More than one third of Americans are considered to be obese. You see it referenced on the news all the time. Even more Americans are overweight. It’s a problem that grows with every passing year. Obesity leads to all kinds of health problems, including premature death.
Tobacco and alcohol also create lots of health related problems for users. People die from tobacco and/or alcohol consumption all the time sadly. Those are real health-based problems that face America. But for some reason marijuana is always made out to be the boogeyman. Why is that?
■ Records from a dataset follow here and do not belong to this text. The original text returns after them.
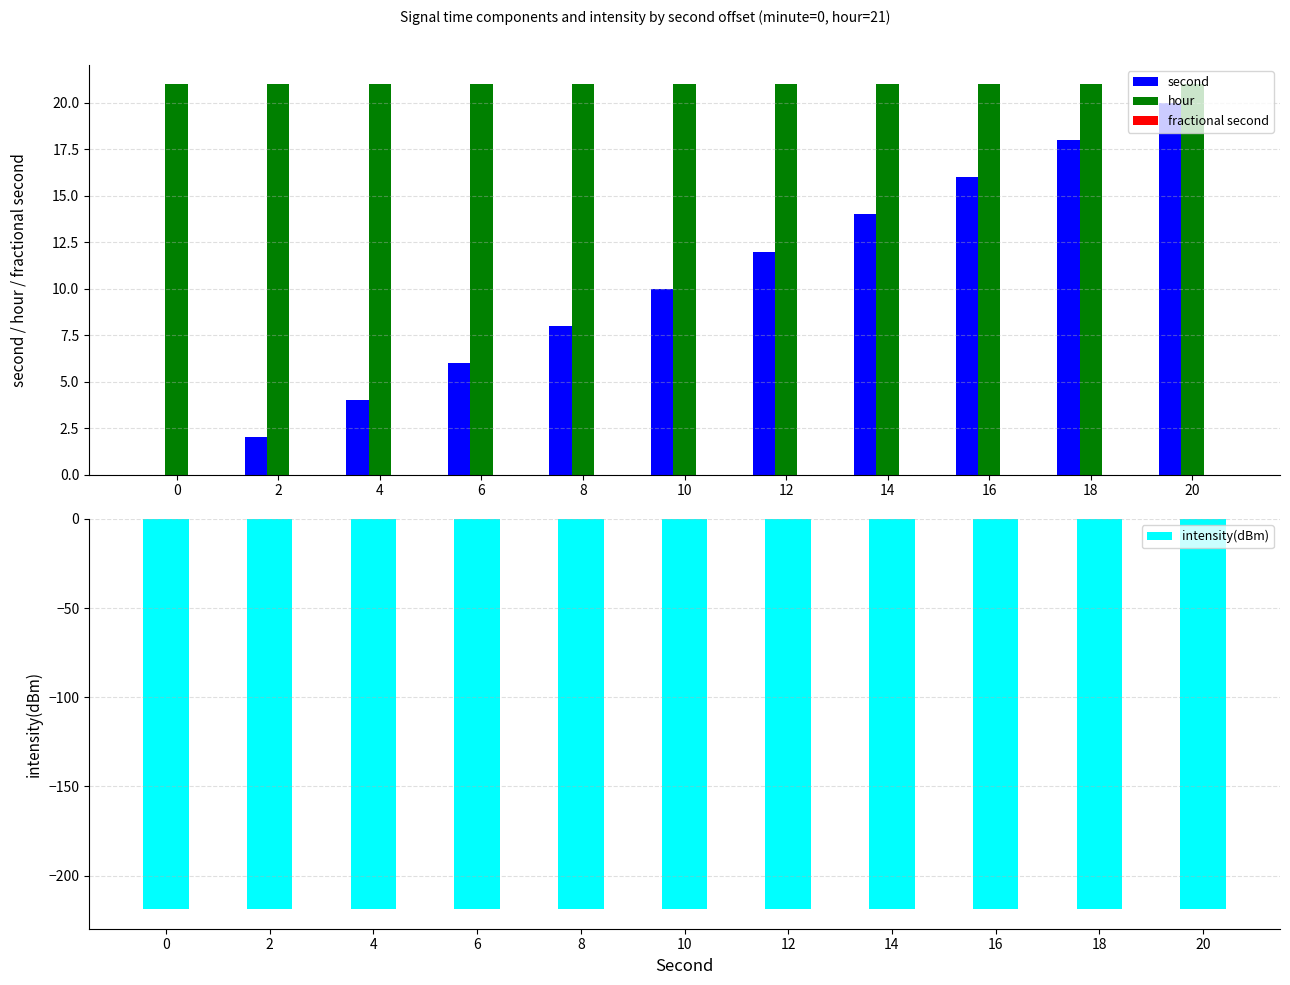

What is the average value of the hour series?

21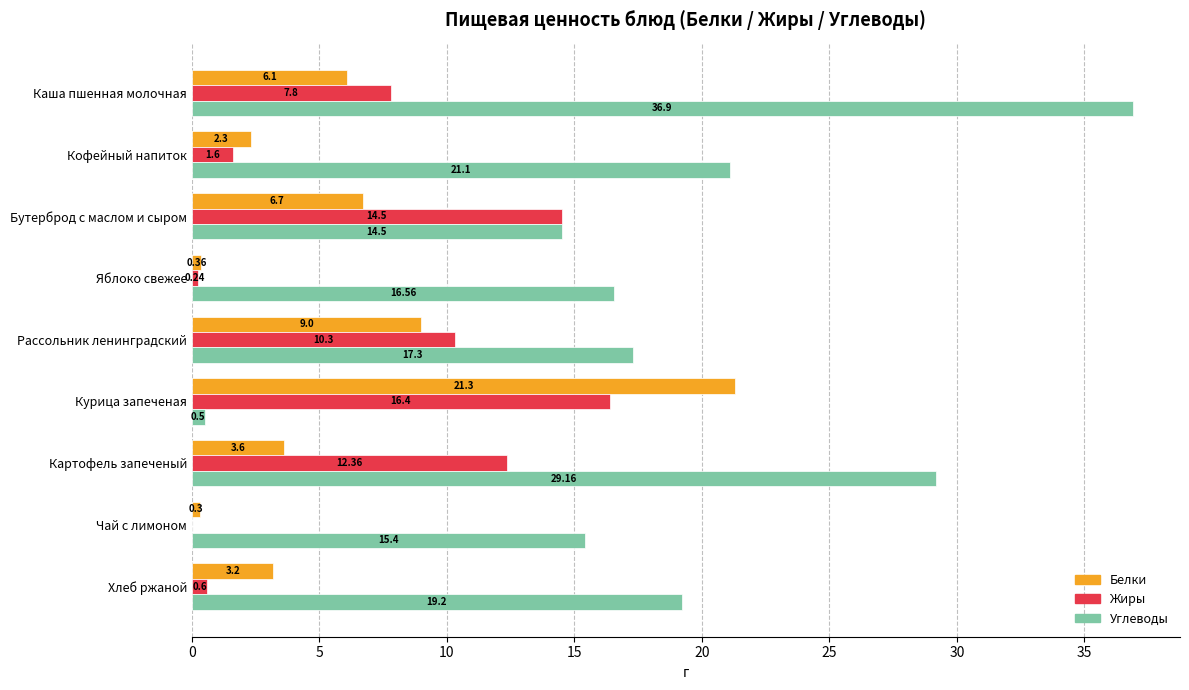

At which category is the sum across all series the highest?

Каша пшенная молочная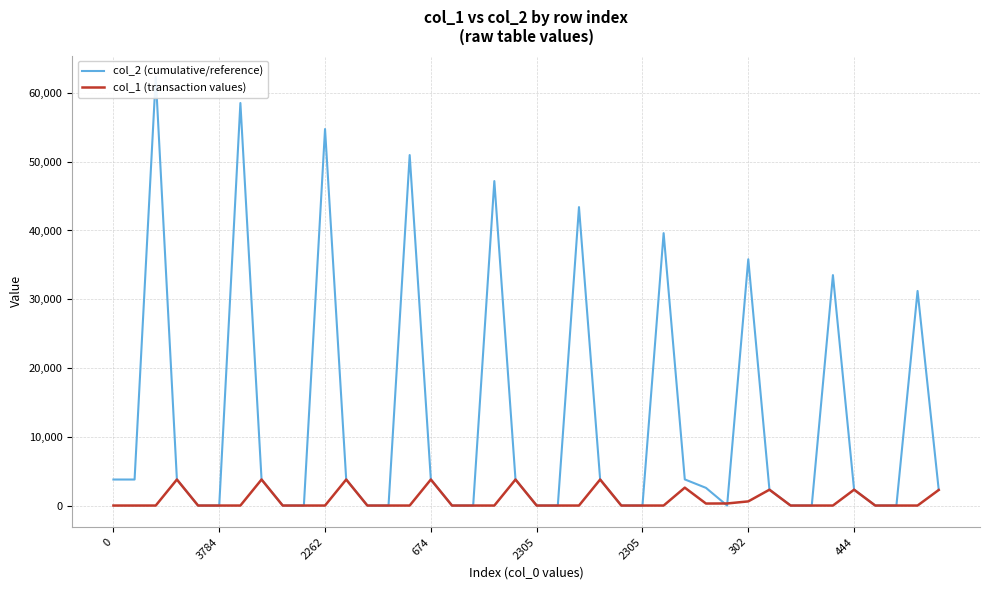

At which category does col_1 (transaction values) reach its first local valley?

28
It’s not because of science, that’s for sure. Marijuana opponents will always paint marijuana reform to be the beginning of the end for Americans’ health, but won’t say a peep about other things found in society that absolutely are wreaking havoc. If marijuana opponents truly wanted to help make the world a better place, they would be spending their time elsewhere and championing other causes. According to a recent survey, American doctors agree. Per the Washington Post:
Researchers presented a representative sample of 233 primary-care physicians with nine hypothetical patient behaviors — tobacco use, alcohol use, obesity, etc. — and asked them how much of a problem they thought these behaviors were on a 10-point scale. Their goal was to suss out differences in doctors’ attitudes and treatment behaviors based on their political affiliation.
Among the nine behaviors, doctors rated marijuana use as the least-worrisome behavior, tied with abortion as an area of concern. By contrast, doctors rated not wearing a helmet while riding a motorcycle and having intercourse with sex workers several times a year as the most problematic behaviors on the list.
The survey weighted the options, with doctors being able to rank how ‘serious a problem’ each behavior was on a scale of 1-10. The behaviors were (in order from most serious to least serious): not wearing a helmet (8.4), having sex with a prostitute (8.4), tobacco use (8.2), depression (8.2), alcohol use (7.8), obesity (7.8), firearms in the house (7.4), previous abortion (5.7), marijuana (5.7).
This is a subjective survey, in that it’s based off of doctors’ opinions. But these are primary care physicians, and their opinions are based off of many years of experience. I don’t know what a doctor knows about someone having a gun in a house, but when it comes to substance consumption and activities that directly affect health like sexual activity and depression, that’s right in their area of expertise.